Из комнатки телеграфиста вышел командир пограничников.
— Задержите отправление поезда до моего особого распоряжения. Высадите всех без разбора, наши ли, иностранцы ли, подсоедините мой вагон и посадите всех инвалидов, чтобы здесь ни одного не осталось. И обеспечьте людей пайком на дорогу. Выполняйте немедленно!
— Есть, гражданин Блюхер, — ответил командир и вышел медленным, строевым шагом.
— Братцы! — заорал кто-то высоким голосом. — Это же герой Перекопа военный командир Блюхер!
— Ура главкому! Да здравствует Блюхер!
Фронт
Полки Восточного фронта отступали под натиском белых. Бойцов валил тиф; они обовшивели, деревень на пути отступления не было, а если вдруг и встречались, то комфронта Серышев не разрешал останавливаться на отдых, стараясь как можно дальше оторваться от противника, чтобы занять оборону под Хабаровском и там, став под защиту бронепоездов, постараться отбить белых.
Снег засыпал армию, по таежным тропкам к Амуру пробирались смертельно уставшие, обмороженные люди, многих несли на самодельных носилках — сыпняк свирепствовал вовсю; тащили на себе пушки, потому что лошади пали от бескормицы.
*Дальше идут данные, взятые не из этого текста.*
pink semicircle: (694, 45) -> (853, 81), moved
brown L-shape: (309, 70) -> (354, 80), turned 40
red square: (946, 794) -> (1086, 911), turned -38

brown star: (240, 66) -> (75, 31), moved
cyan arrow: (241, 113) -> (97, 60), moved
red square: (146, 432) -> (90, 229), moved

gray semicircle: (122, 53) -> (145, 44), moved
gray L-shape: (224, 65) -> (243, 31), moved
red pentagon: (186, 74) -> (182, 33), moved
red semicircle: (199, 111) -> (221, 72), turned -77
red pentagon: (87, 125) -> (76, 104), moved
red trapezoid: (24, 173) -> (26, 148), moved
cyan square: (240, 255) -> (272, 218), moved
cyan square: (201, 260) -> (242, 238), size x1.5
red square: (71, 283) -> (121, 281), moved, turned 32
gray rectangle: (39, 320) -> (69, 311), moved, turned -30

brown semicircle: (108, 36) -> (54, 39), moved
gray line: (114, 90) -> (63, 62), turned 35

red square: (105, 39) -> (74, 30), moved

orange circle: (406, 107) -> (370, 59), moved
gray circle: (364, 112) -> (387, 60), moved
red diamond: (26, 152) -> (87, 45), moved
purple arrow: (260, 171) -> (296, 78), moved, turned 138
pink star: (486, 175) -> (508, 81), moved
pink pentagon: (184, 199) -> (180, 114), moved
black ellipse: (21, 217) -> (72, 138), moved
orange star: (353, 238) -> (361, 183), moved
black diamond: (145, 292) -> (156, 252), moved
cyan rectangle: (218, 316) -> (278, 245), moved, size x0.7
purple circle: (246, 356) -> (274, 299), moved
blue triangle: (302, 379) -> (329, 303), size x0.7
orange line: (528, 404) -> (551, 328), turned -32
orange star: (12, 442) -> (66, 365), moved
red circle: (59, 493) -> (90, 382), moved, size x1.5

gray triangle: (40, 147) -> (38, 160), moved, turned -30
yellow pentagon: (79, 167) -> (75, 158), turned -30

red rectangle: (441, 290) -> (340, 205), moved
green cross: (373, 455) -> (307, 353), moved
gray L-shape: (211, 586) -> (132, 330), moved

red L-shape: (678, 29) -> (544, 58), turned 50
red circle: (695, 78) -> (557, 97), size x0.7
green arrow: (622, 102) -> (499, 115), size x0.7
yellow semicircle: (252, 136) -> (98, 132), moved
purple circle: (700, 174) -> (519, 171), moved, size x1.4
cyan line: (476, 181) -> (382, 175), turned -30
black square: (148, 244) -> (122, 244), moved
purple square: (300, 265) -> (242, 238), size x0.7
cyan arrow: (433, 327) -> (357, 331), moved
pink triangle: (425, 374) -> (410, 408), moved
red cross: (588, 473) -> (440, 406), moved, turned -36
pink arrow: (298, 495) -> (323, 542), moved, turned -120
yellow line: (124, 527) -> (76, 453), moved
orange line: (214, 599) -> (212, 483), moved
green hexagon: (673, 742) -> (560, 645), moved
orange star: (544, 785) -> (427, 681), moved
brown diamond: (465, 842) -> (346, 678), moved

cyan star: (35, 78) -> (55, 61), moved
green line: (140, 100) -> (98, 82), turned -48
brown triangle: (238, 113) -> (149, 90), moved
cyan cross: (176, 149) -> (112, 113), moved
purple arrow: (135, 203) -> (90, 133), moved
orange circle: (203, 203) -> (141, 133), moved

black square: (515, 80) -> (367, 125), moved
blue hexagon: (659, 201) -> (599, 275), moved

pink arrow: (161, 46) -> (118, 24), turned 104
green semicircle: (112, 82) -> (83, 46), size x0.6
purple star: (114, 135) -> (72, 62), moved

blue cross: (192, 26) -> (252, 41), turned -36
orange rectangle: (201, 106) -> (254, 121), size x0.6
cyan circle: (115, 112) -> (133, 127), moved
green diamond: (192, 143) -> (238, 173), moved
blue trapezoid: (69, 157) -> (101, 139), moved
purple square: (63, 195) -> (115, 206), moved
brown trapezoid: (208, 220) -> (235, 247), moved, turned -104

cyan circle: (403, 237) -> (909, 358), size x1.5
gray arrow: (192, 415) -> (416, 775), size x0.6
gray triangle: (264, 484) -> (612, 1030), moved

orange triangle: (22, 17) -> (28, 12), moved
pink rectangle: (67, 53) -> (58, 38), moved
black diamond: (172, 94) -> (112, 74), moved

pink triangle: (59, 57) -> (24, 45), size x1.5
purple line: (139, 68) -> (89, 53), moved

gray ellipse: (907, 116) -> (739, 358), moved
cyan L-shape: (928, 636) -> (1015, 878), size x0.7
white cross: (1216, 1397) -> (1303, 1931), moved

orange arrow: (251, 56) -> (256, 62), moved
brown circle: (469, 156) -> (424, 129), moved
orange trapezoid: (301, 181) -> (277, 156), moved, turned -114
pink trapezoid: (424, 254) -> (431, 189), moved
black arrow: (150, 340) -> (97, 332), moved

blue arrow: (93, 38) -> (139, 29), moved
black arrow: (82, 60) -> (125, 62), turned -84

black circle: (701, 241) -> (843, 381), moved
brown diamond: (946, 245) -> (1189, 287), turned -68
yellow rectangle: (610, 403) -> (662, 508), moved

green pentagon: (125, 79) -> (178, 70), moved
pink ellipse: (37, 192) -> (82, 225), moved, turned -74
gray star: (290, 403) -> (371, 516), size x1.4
Постышев осунулся, щеки запали, в усах стала пробиваться седина, и шея из гимнастерки торчала по-цыплячьи жалобно.
Огромной, редкой и рваной цепочкой растянулась армия по тайге, отступая к Хабаровску.
...А Блюхер сидел в Чите, в штабе, в комнате радистов, у прямого провода с Хабаровском.
— Записывайте разговор, — попросил он дежурного, — копию — в ЦК.